Depuis le 1er avril, les associés se retrouvent tous les lundis en fin de matinée durant une demi-heure dans le bureau du Gaec. Ils font le bilan de l’astreinte du week-end et listent les travaux de la semaine en hiérarchisant les priorités. Ils identifient celles à réaliser ensemble pour les préparer et faciliter la collaboration. Inscrire les taches sur un tableau entérine les décisions. Annoncer les absences prévues contribue à apaiser les relations. Sont aussi inscrites sur le tableau les travaux des prochains mois tels que la réparation des clôtures, le rangement de l’atelier, etc., en précisant qui en a la charge et la date butoir. Les décisions stratégiques peuvent être abordées durant ces lundis matin. Il faut alors prévoir plus de temps.
MES CONSEILS
Écouter jusqu’au bout les arguments. Ne pas interrompre son associé ou salarié lorsqu’il donne son point de vue est le b.a.-ba du travail en groupe. Être attentif à l’intonation de la voix y aide. Elle s’infléchit à la fin de la prise de parole, que l’on peut comparer au point final d’un texte. Laisser quelques secondes permet de vérifier que c’est bien le cas.

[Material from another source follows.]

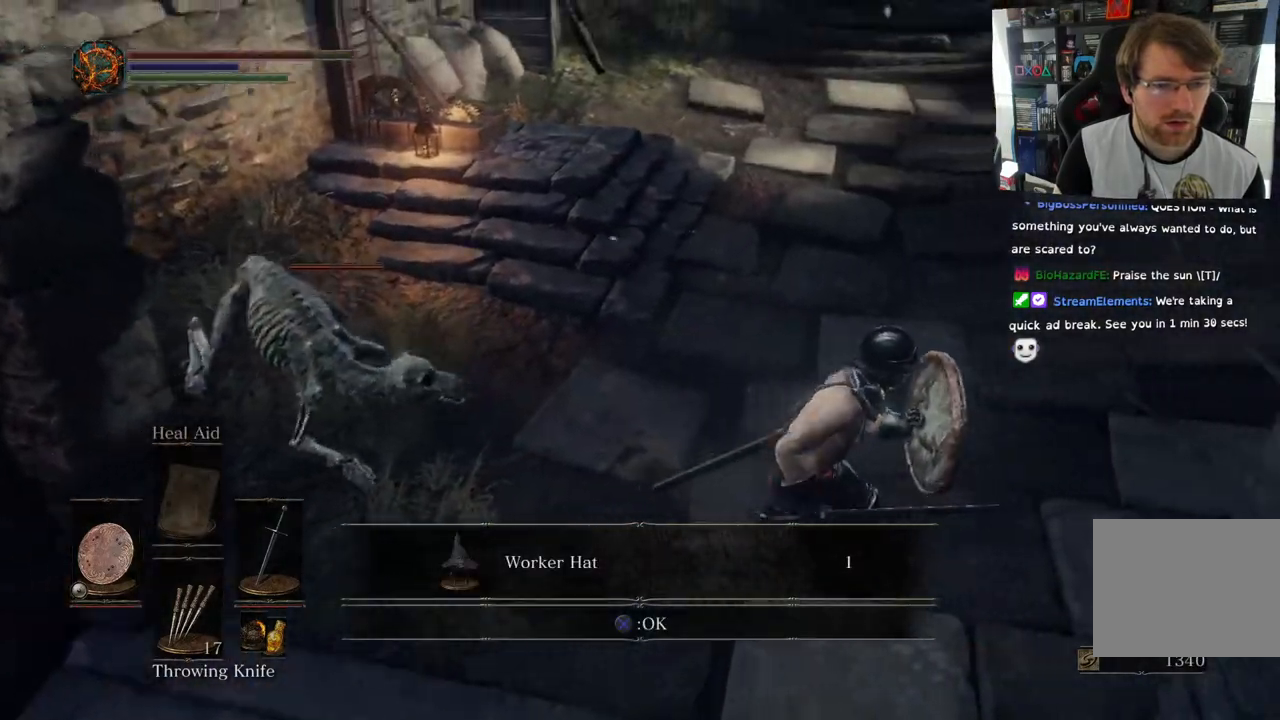
{"buttons": ["L1"], "left_stick": "up-right", "right_stick": "center", "events": [[83, "left_stick", "up"], [133, "R3", "down"], [133, "right_stick", "center"], [283, "R3", "up"], [367, "right_stick", "left"], [467, "left_stick", "up-right"], [483, "right_stick", "center"]]}
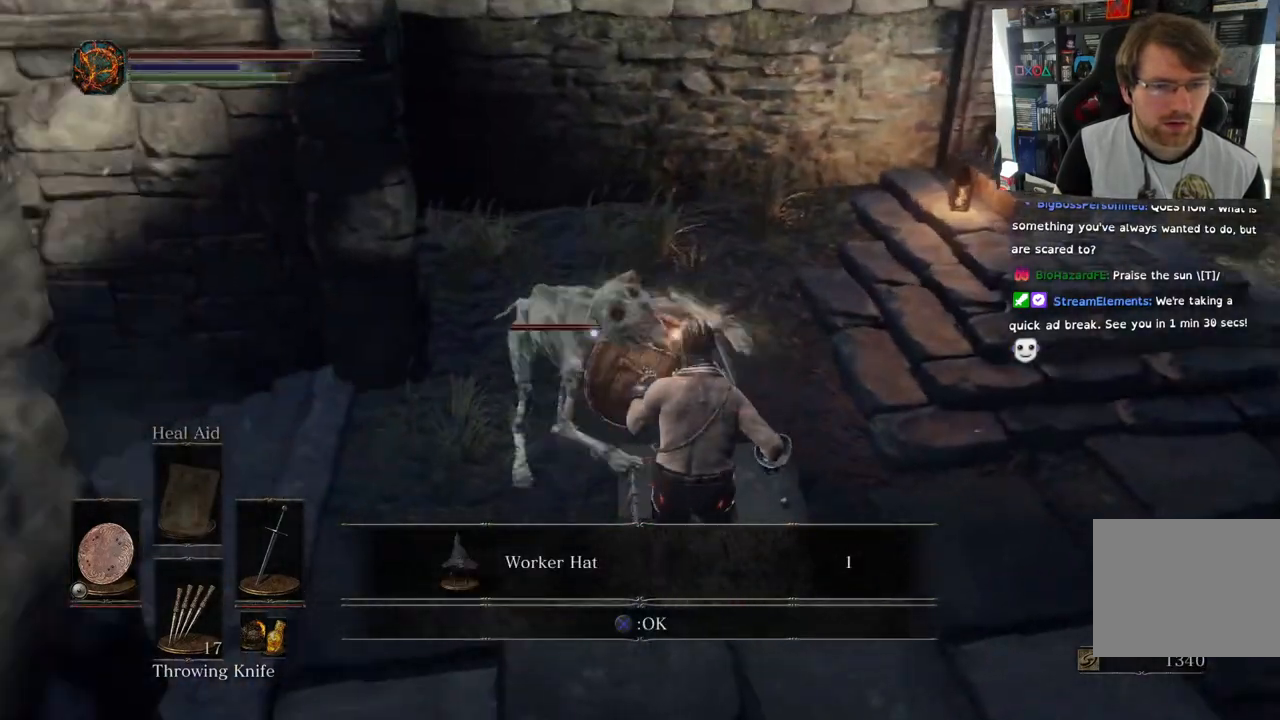
{"buttons": ["R1"], "left_stick": "up-right", "right_stick": "center", "events": [[333, "L1", "up"], [417, "R1", "down"]]}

Rendre concrète une décision. Une décision qui n’est pas appliquée entraînent des frustrations. Répondre aux questions « quand la décision sera-t-elle mise en œuvre ? », « qui l’appliquera et comment ? » oblige à la décliner concrètement. L’inscrire dans la liste des choses à faire ou dans un relevé de décisions validé par tous n’offre pas d’échappatoire. S’il y a des désaccords, attention à ne pas les exprimer dans l’émotion. Des interrogations telles que « comment ferais-tu pour que cela soit différent » contournent ce piège.
Comprendre la personnalité des associés permet d’adapter son comportement et sa manière de leur parler. Par exemple, à ceux qui ont besoin d’échanges et de convivialité, il peut leur être proposé un rendez-vous quotidien ou hebdomadaire autour d’un café. Lister les décisions sur un tableau à l’issue de ce rendez-vous rassurera ceux qui aiment la clarté et l’efficacité. Un bilan annuel permet de mesurer les avancées et de lever les malentendus.
Financer un accompagnement psychologique. Il arrive que les problèmes d’un associé soient à l’origine du dysfonctionnement relationnel du Gaec. En proposant d’un commun accord de financer cet accompagnement, cela peut l’aider à franchir le pas. C’est aussi une façon de reconnaître ses difficultés.